Our healthcare system should be focusing more on the people who have the most complex health situations —  not less. Seemingly small, everyday changes, like managing medications properly, getting screenings and seeing a doctor who you know and trust, can lead to better health. In my work now, that’s what we are striving for on a daily basis —  rebuilding healthcare to get people healthy and keep them that way, preventing major complications and hospital visits as much as possible. To do that, we’re bringing doctors and other providers to meet patients where they are, in their communities. 

As exciting and fulfilling as this work is, one organization alone isn’t going to solve this problem. We need real change at the federal level to incentivize great care. That means changes to Medicare that improve reporting and accounting for these social factors in quality measurement. For underserved communities long ignored by the overall healthcare system, including those in Missouri, value-based care incentivizes care in long-ignored locations. 
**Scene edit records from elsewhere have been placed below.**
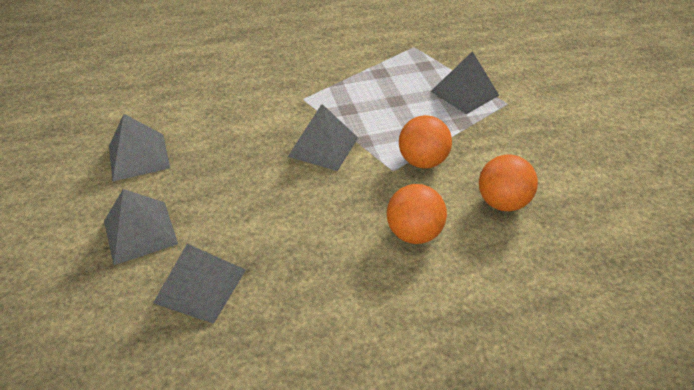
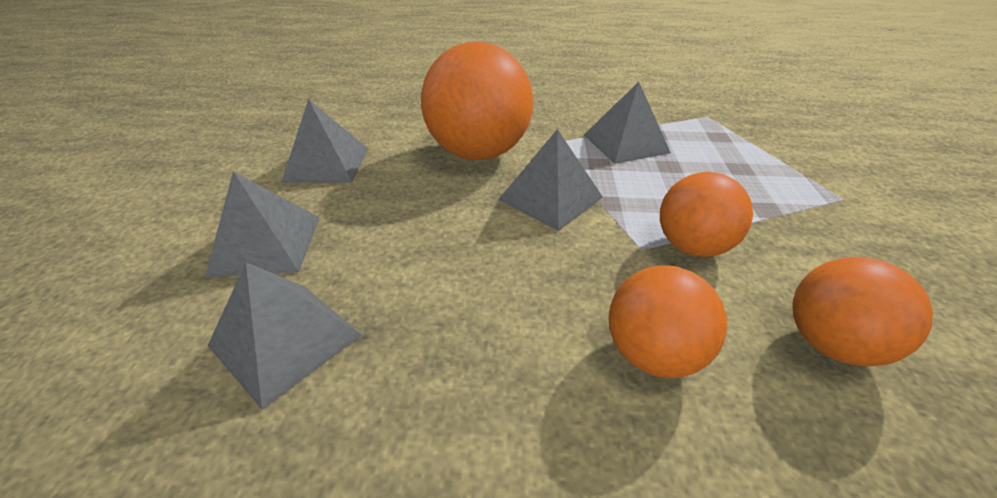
camera: 20 degrees right, 5 degrees down
(255, 119) = (479, 153): none -> orange ball
(464, 93) = (773, 174): grey pyramid -> grey pyramid (625, 143)

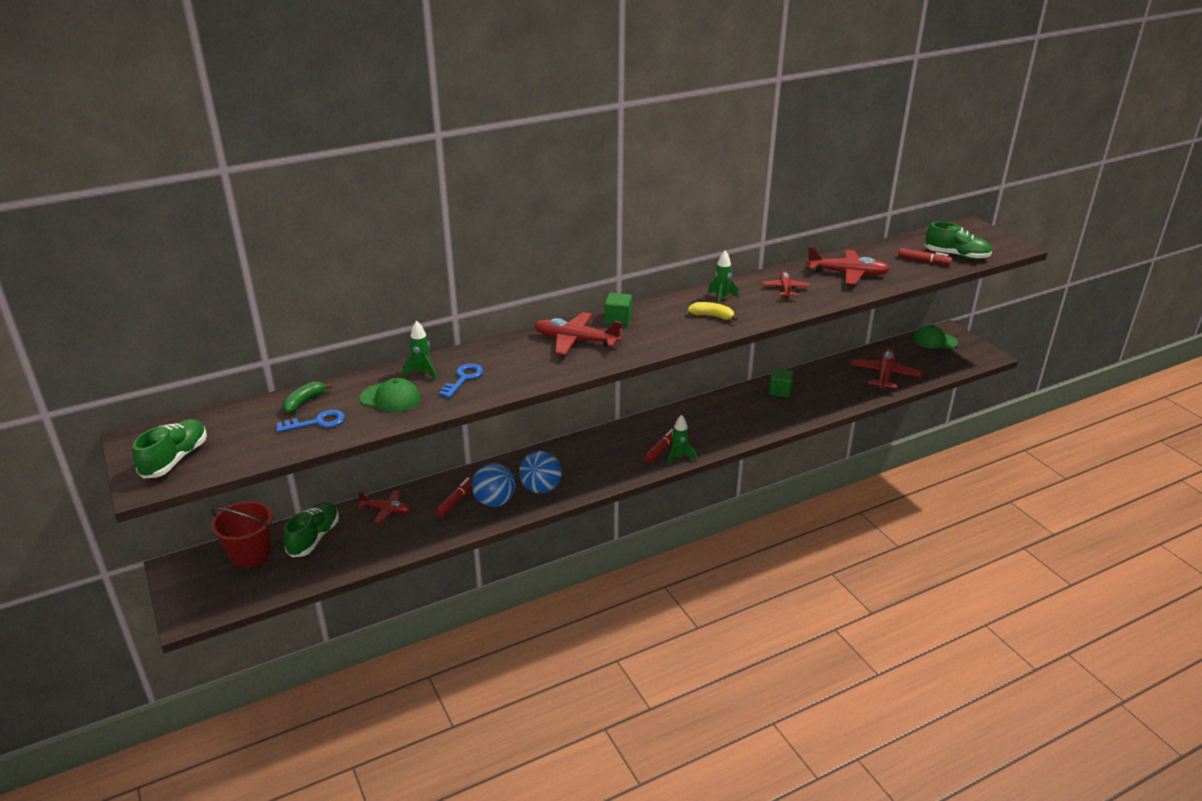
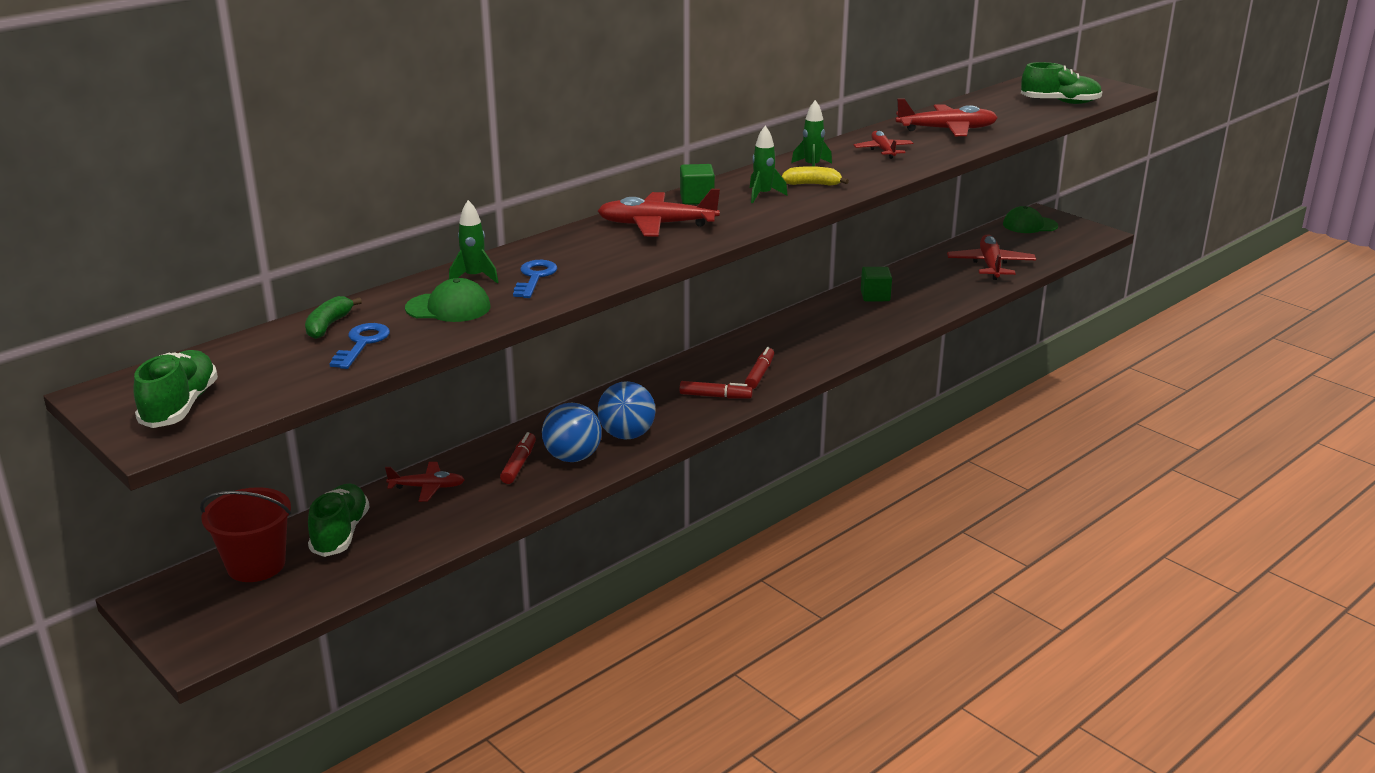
camera: 15 degrees left, 5 degrees down
(317, 422) = (362, 344): blue key -> blue key turned 45 degrees counterclockwise
(679, 457) = (787, 379): green rocket -> green rocket (763, 195)
(923, 261) = (1026, 110): red marker -> red marker (715, 396)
While value-based care models are growing on the coasts, we are also seeing a comparative lack of infrastructure for value-based care in the Midwest. For our most vulnerable, and particularly older populations, they are not thriving in high-volume fee-for-service models and need more care, but most are not set up here to do that broadly yet. 

One value-based care program – ACO REACH, is an encouraging first step. The ACO REACH program is a physician-focused structure – and is the first model in Medicare’s history requiring providers to develop and implement a robust health equity plan - taking into account those social factors that affect health. This model ties healthcare reimbursement to better health outcomes and allows for additional services like transportation, social work, mental health and community social activities, which a system based on billing for each service does not. 

In my work – I’ve seen firsthand how this approach can change a patient’s health and build trust. Many become more aware of their conditions and their capacity to manage them – and call us when small problems arise, instead of going immediately to a costly and sometimes unneeded Emergency Room. Ultimately, this approach helps them take control of their own health, and leads to better outcomes in care and in cost. 

There are a wide array of policy options on the table to consider: but they all point to a simple fact: we need to move away from the traditional, fee-for-service model that drives up health costs and encourages healthcare providers to focus on bottom lines over patients and towards a care model that puts patients, not the number of services rendered, first.

Dr. Monique Williams is the Senior Medical Director at Oak Street Health in St. Louis.